* **TASK DATA**
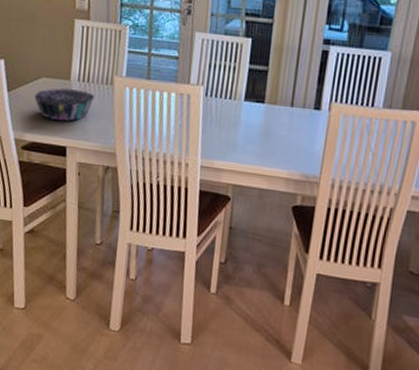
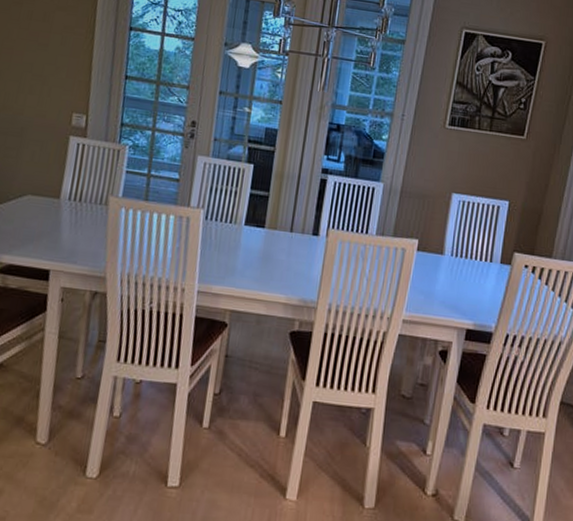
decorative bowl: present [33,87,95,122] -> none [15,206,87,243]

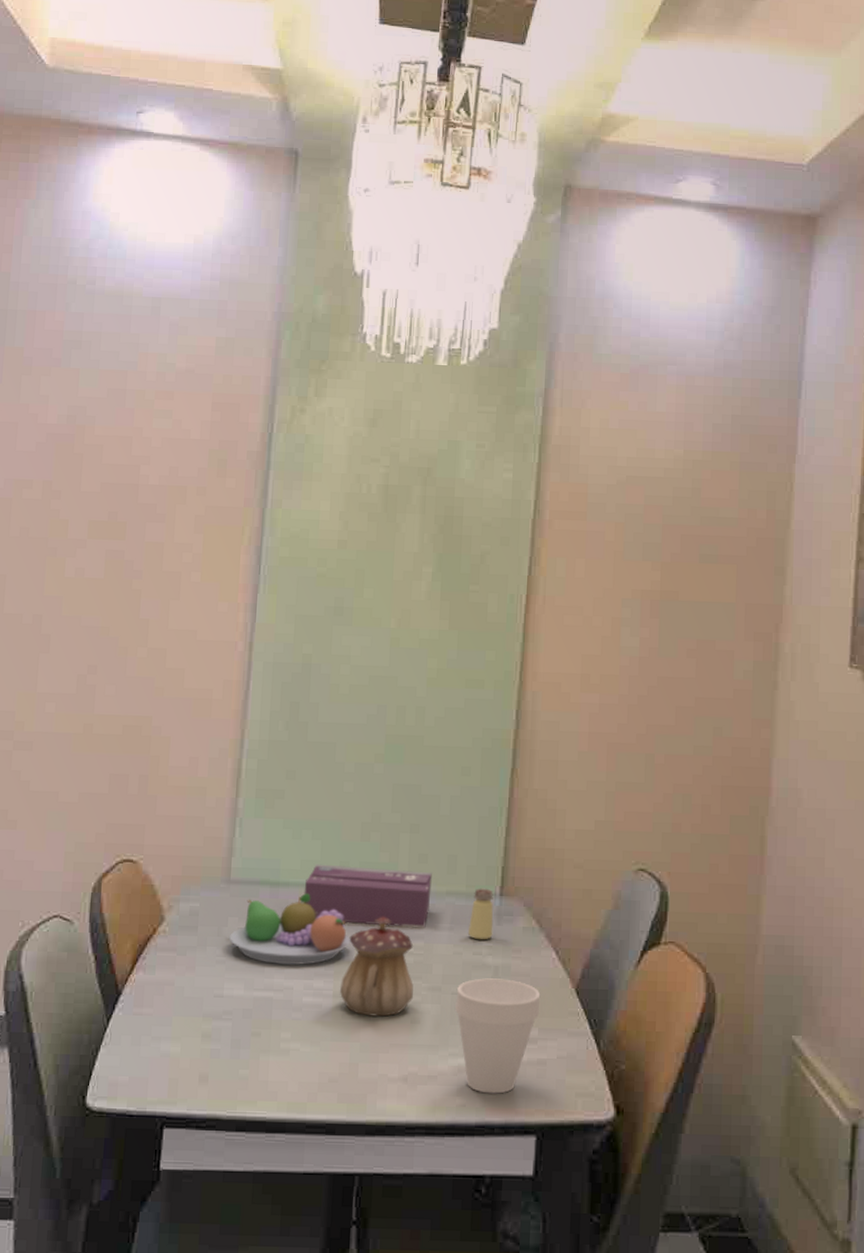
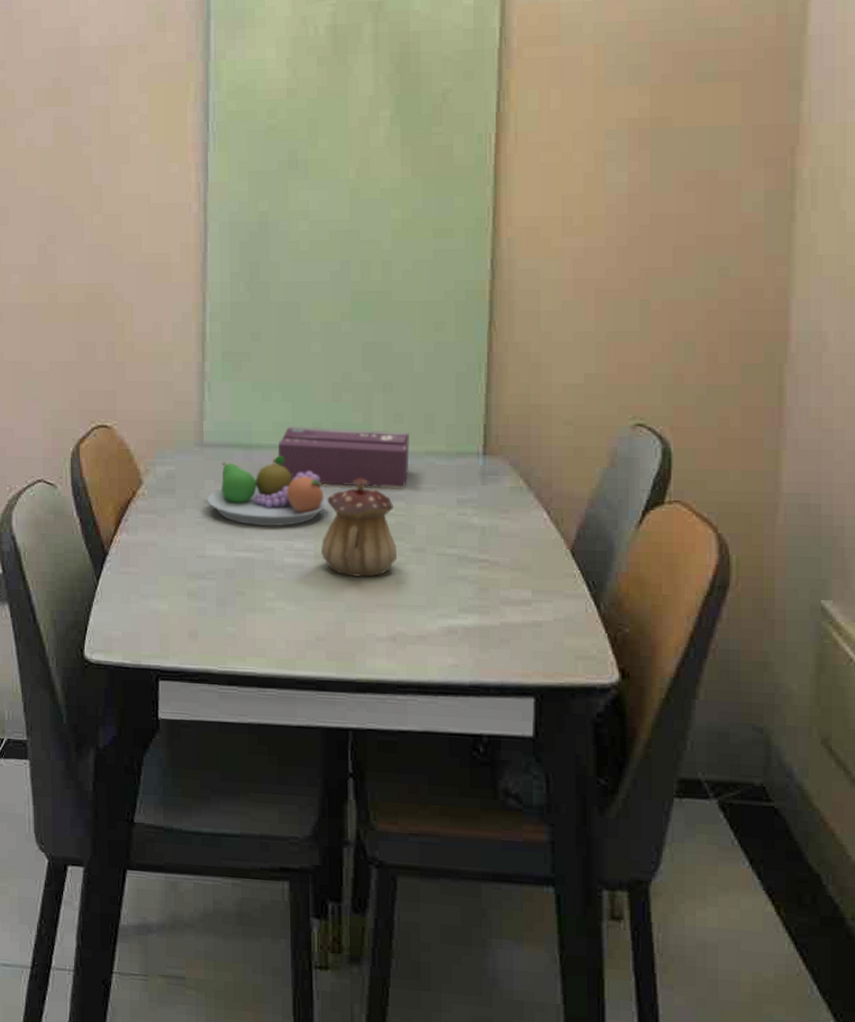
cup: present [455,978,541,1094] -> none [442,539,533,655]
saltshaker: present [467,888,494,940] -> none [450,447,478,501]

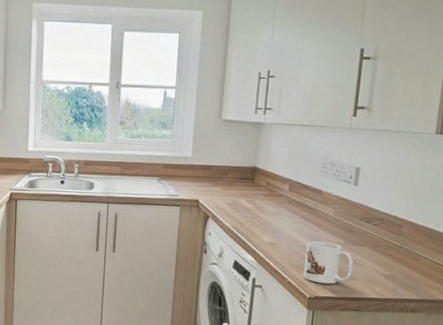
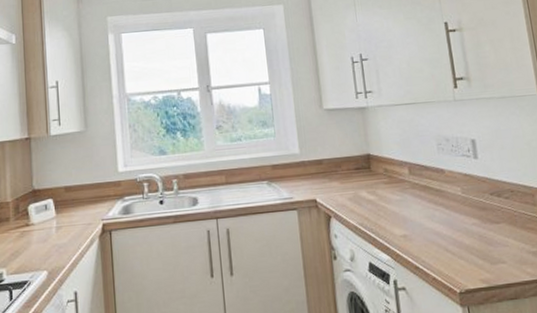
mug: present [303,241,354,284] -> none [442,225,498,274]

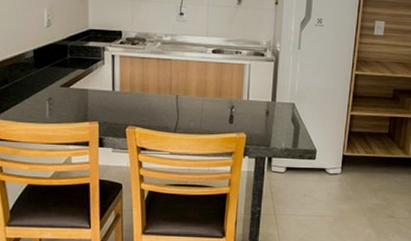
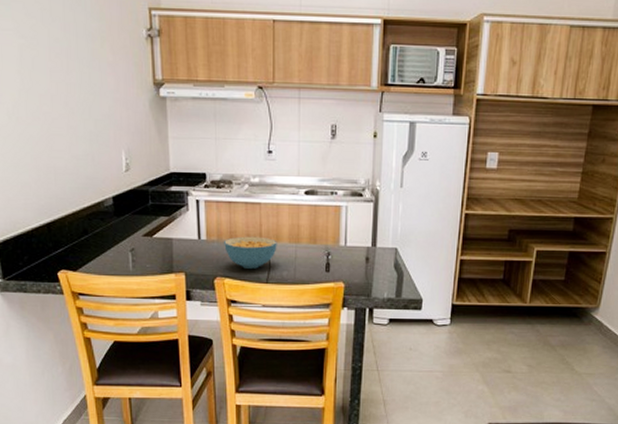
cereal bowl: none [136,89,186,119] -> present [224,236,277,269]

* **INSTRUCTION**
All lines of the listing must be given again exactly, excluding the pictures.

* **ANSWER AREA**
decorative bowl: present [33,87,95,122] -> none [15,206,87,243]

cup: present [455,978,541,1094] -> none [442,539,533,655]
saltshaker: present [467,888,494,940] -> none [450,447,478,501]

mug: present [303,241,354,284] -> none [442,225,498,274]

cereal bowl: none [136,89,186,119] -> present [224,236,277,269]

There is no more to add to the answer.